53. Kapitel

Der Sohn spricht zur Braut und sagte: „Es ist eine große Sache, ja etwas Seltsames, dass dort, wo der König der Ehren gedemütigt wurde, da will der Mensch, der verpflichtet ist, Rechenschaft abzulegen, sich vor Hochmut grosstun. Denn wenn jemand über andere befiehlt, soll er sich nicht etwas darauf einbilden, dass er der Vorgesetzte ist, sondern soll sich eher fürchten, denn alle sind von der gleichen Natur, und alle Macht ist von Gott. Wenn der, der den Befehl hat, gut ist, so ist das von Gott und zu seinem eigenen oder zu anderer Vorteil; ist er schlecht, so geschieht es mit Gottes Zulassung und zur Besserung seines Untergebenen und zu seiner eigenen Strafe.

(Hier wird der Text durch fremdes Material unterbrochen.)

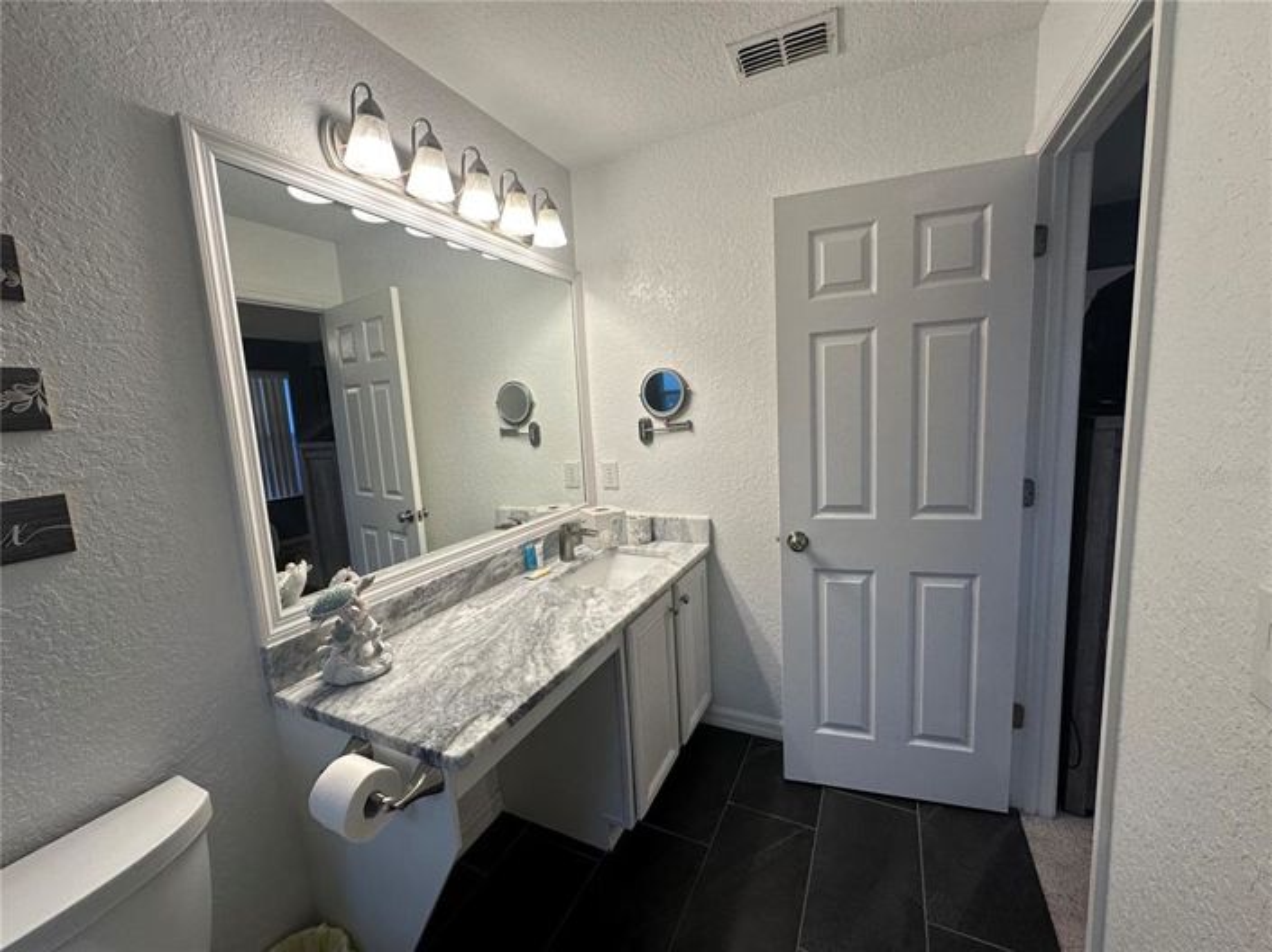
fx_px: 514
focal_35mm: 14
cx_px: 636
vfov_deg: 85.6
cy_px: 476
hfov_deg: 102.1
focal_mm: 2.22
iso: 125
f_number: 2.2
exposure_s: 1/120
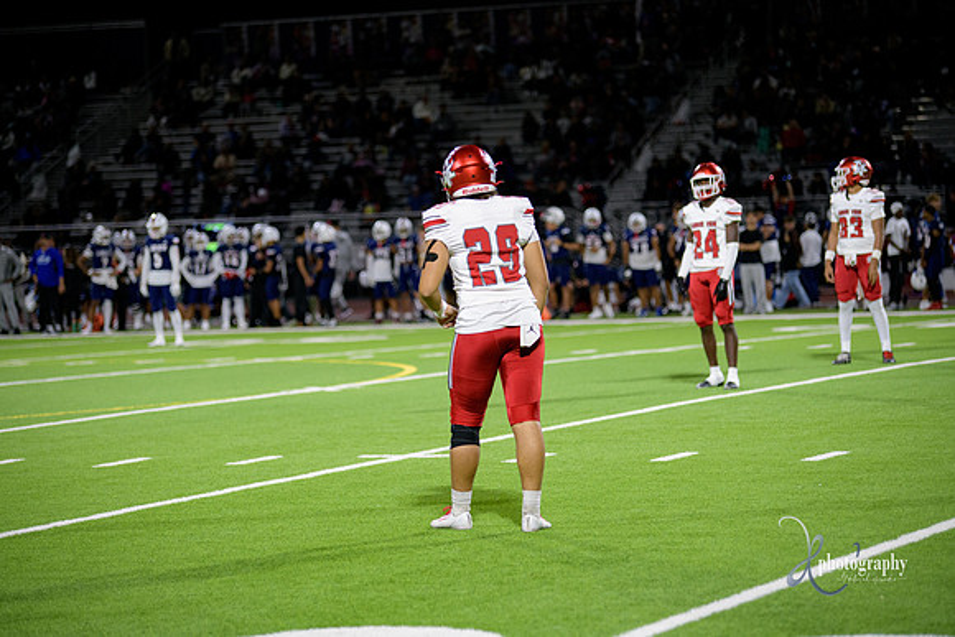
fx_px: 3449
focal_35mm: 130
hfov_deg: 15.8
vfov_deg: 10.6
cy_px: 318
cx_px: 478
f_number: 2.8
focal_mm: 130
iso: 2000
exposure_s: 1/320
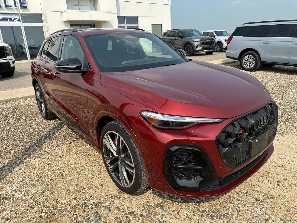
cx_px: 148
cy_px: 112
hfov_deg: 71.6
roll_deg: +2.6
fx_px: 206
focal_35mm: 24
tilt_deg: -17.3
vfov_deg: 56.8
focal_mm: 6.86
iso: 80
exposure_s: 1/3472
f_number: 1.78
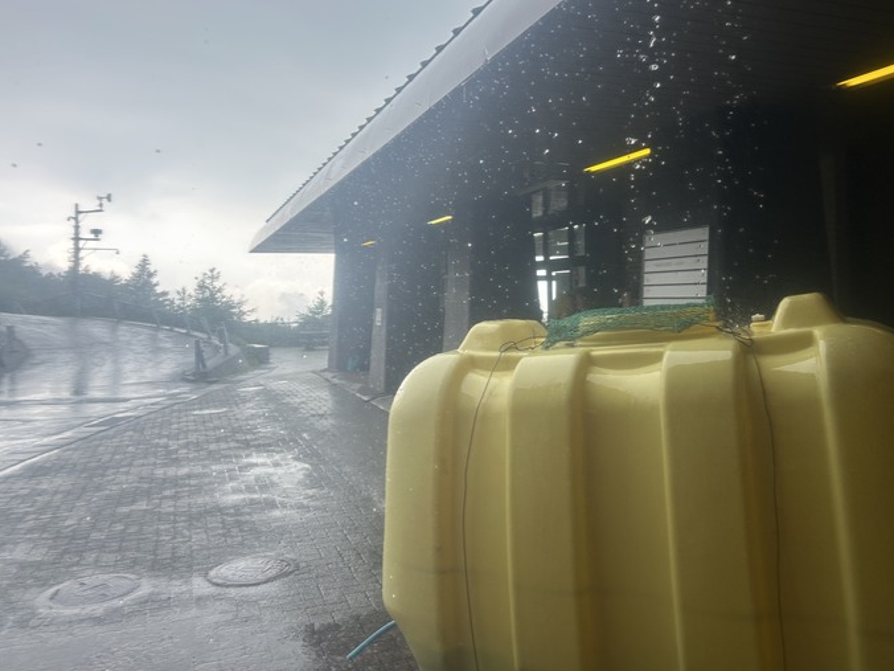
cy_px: 291
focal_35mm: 30
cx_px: 496
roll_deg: +0.7
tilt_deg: -1.1
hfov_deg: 59.8
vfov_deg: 46.7
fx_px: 775
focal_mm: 5.7
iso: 50
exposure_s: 1/1058
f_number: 1.5
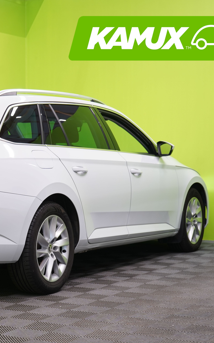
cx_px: 4
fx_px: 747
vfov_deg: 25.8
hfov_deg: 16.0
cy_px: 172
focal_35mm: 80
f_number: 5
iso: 400
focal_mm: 52
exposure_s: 1/30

Das ist nicht zu verwundern; nein, es ist angemessen und gerecht, dass der Mensch, der es abgelehnt hat, seinem Schöpfer untertan zu sein, die Herrschaft eines Geringeren erfahren muss, eines Menschen, der ihm gleich ist. Wenn einer gezwungen ist oder es wünscht, übergeordnet zu sein, dann soll er sich seinen Untergebenen so zeigen, dass er in seinen Sitten und seinem Wandel nachahmenswert ist sowie in seiner Gerechtigkeit und unparteiischen Einstellung geeignet dafür ist.

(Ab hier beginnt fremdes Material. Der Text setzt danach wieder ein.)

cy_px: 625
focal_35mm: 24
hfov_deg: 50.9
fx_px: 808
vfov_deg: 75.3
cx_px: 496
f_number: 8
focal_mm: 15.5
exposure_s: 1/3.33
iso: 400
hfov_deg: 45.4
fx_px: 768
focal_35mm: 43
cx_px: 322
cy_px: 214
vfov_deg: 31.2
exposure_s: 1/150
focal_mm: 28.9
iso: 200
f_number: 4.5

Nachdem die Natur aller Menschen gleich ist, muss ein jeder, der Vorgesetzter ist, sich demütigen und sich selbst davor hüten, dass er sich nicht überheben kann, und selbst soll er lernen, mit anderen Mitleid zu haben. Er muss auch fürchten, dass er nicht mit demselben Maß gemessen wird, mit dem er andere misst. Ich, Gott und Mensch, habe eine solche Mäßigung und Beherrschung gezeigt, dass ich – obwohl ich durch mein Wissen die Schwachheit des Menschen empfunden habe, doch Qualen und den Kreuzestod erlitt, um das wirklich zu erfahren, was ich schon vorher wusste. Um mich anderen als Beispiel zu geben, habe ich selber das getan, was ich lehrte, und ich wollte dienen, nicht bedient werden.

Auch meine Mutter, die doch die Herrscherin der Apostel war, liebte die Demut mehr als alles andere und war wie eine unter den allergeringsten, und deshalb stieg sie auf zur höchsten Glückseligkeit. Der Vorgesetzte muss also durch seine eigenen Schwächen die Mängel seiner Untergebenen kennenlernen. Und er soll sich davor hüten, dass er nicht durch Worte oder Beispiele oder Missbrauch seiner eigenen Macht anderen Gelegenheit und Anlass gibt, zu sündigen – denn nichts reizt Gott so zum Zorn und verleitet den Menschen so zur Sünde, wie die Zügellosigkeit seines Vorgesetzten.

Denn wenn der Priester Eli so wie Pinehas und Mose die Worte ihres Priestertums beachtet und ihre Söhne geistlich geliebt hätten, so wäre sein ganzes Geschlecht erlöst worden, aber weil er seinen Söhnen in fleischlicher Weise gefallen wollte, verließ er sein Gedächtnis zur Trauer für sich selbst und zur Schande für seine Nachkommen.